Go through the data below and return each line where the string "können" occurs.
Records shown below:
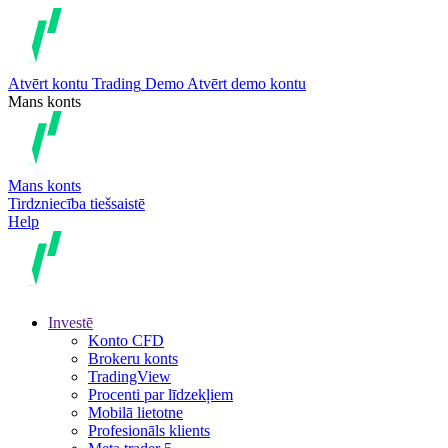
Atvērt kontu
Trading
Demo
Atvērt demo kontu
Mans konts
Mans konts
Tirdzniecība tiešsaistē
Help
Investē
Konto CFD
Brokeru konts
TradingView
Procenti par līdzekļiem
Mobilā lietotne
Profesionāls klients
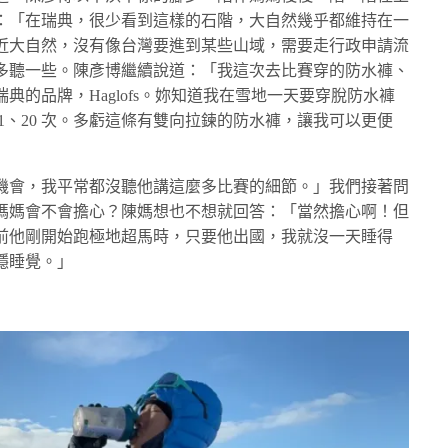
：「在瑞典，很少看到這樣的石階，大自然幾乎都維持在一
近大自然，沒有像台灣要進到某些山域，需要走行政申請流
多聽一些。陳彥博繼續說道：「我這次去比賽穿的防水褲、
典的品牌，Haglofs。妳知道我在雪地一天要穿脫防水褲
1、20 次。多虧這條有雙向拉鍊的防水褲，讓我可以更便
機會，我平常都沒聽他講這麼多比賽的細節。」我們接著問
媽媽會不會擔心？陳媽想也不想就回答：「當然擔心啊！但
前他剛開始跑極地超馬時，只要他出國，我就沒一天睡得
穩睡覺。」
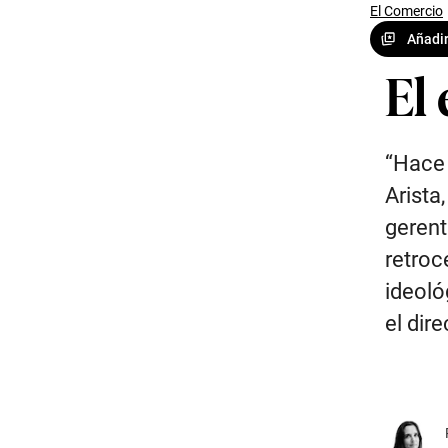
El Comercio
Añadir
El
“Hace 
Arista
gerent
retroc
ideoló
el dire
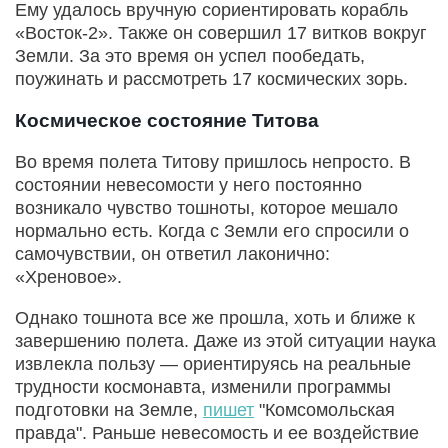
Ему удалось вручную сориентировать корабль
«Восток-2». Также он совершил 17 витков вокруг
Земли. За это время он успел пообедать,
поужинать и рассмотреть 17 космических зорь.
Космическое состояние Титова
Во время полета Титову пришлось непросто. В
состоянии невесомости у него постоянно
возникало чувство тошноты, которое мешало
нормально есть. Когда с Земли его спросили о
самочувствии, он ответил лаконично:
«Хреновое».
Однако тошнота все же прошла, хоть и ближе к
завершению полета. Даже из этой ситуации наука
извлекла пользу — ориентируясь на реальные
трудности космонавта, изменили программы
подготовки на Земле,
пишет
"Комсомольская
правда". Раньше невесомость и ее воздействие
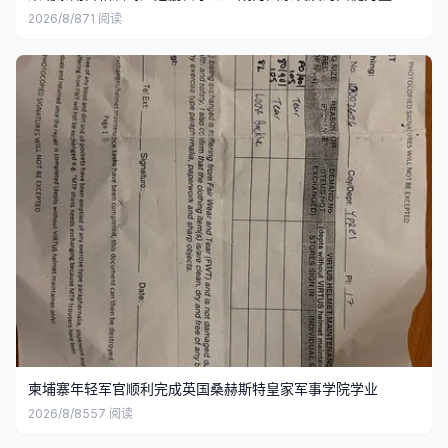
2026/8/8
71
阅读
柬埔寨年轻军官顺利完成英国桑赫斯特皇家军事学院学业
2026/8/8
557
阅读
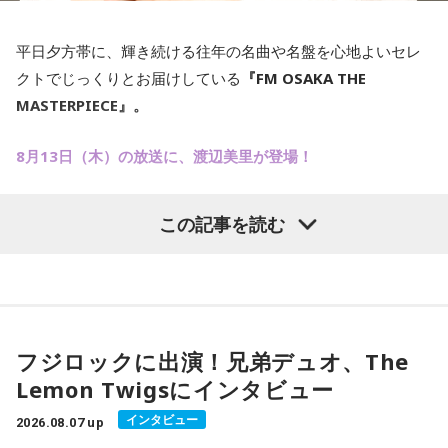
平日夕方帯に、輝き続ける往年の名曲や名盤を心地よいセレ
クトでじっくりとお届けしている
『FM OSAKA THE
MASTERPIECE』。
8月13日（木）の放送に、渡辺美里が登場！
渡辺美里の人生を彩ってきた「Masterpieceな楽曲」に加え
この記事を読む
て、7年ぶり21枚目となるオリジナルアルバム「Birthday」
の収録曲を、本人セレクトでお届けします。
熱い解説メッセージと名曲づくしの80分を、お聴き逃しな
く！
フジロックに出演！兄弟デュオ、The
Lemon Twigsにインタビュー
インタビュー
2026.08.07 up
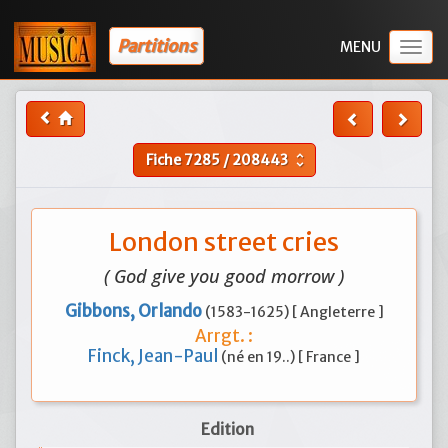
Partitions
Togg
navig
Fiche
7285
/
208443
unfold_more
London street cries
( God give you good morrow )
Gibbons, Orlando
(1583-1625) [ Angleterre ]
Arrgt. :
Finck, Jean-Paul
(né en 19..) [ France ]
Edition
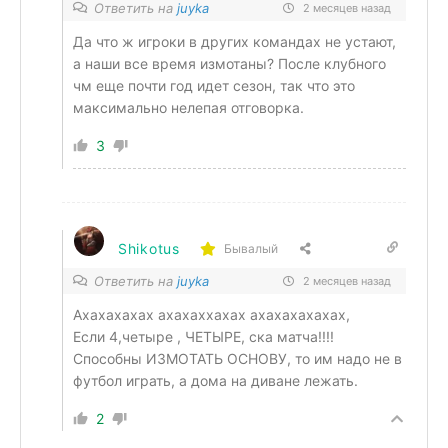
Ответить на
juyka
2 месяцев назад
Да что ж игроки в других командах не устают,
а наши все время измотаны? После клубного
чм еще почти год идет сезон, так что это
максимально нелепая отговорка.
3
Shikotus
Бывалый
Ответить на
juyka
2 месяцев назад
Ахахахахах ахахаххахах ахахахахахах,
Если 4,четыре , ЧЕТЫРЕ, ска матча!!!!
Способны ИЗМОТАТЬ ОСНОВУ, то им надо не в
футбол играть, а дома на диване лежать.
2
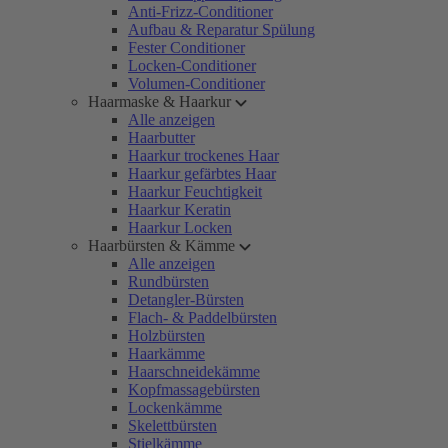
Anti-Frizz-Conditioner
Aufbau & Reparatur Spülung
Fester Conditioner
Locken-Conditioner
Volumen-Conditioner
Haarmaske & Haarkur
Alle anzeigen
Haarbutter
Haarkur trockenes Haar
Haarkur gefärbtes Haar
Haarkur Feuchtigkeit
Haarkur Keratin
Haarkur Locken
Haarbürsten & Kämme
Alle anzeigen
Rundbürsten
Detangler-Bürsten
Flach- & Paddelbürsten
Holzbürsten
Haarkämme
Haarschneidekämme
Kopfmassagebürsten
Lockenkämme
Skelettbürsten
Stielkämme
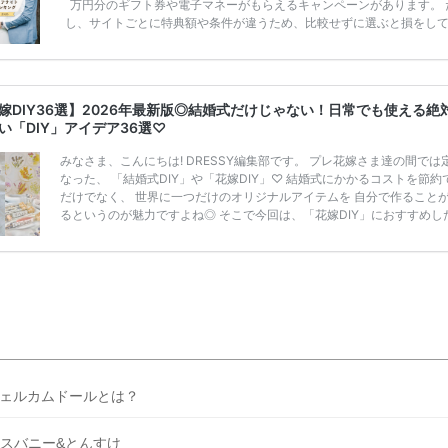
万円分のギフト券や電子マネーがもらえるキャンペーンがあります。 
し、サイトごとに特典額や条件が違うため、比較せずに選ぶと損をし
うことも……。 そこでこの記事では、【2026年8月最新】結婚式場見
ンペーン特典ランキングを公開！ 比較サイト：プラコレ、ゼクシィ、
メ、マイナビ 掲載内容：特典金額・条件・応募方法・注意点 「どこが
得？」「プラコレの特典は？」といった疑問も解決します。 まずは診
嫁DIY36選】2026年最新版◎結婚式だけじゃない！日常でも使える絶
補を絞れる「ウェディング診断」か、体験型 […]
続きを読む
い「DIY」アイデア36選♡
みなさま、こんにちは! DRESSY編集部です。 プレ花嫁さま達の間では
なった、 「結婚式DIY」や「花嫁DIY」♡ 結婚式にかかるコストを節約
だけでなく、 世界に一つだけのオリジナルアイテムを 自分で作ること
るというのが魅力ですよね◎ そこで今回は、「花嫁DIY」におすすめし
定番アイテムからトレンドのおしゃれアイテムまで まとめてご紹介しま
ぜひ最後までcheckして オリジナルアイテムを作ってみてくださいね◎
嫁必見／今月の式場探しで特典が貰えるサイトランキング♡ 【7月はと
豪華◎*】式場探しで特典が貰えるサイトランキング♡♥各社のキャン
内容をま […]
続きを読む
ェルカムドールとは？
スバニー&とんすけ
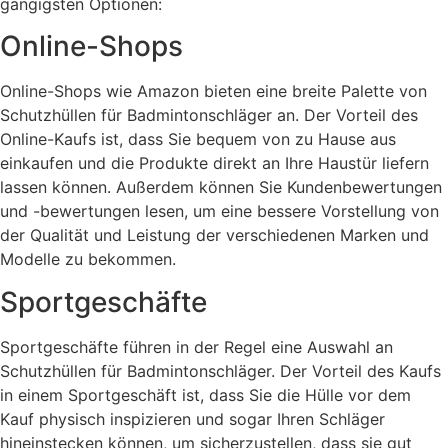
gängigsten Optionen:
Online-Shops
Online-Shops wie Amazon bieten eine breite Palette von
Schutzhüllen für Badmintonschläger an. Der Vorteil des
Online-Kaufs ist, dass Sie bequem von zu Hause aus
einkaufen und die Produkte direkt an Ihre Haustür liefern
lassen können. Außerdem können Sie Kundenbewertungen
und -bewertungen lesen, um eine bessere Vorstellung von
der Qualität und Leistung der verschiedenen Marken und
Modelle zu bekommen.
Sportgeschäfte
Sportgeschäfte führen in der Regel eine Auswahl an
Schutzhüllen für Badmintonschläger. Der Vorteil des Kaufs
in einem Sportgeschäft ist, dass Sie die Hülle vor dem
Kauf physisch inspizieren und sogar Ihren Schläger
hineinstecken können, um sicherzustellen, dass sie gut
End of Records shown.
Response to the task >>
lassen können. Außerdem können Sie Kundenbewertungen
hineinstecken können, um sicherzustellen, dass sie gut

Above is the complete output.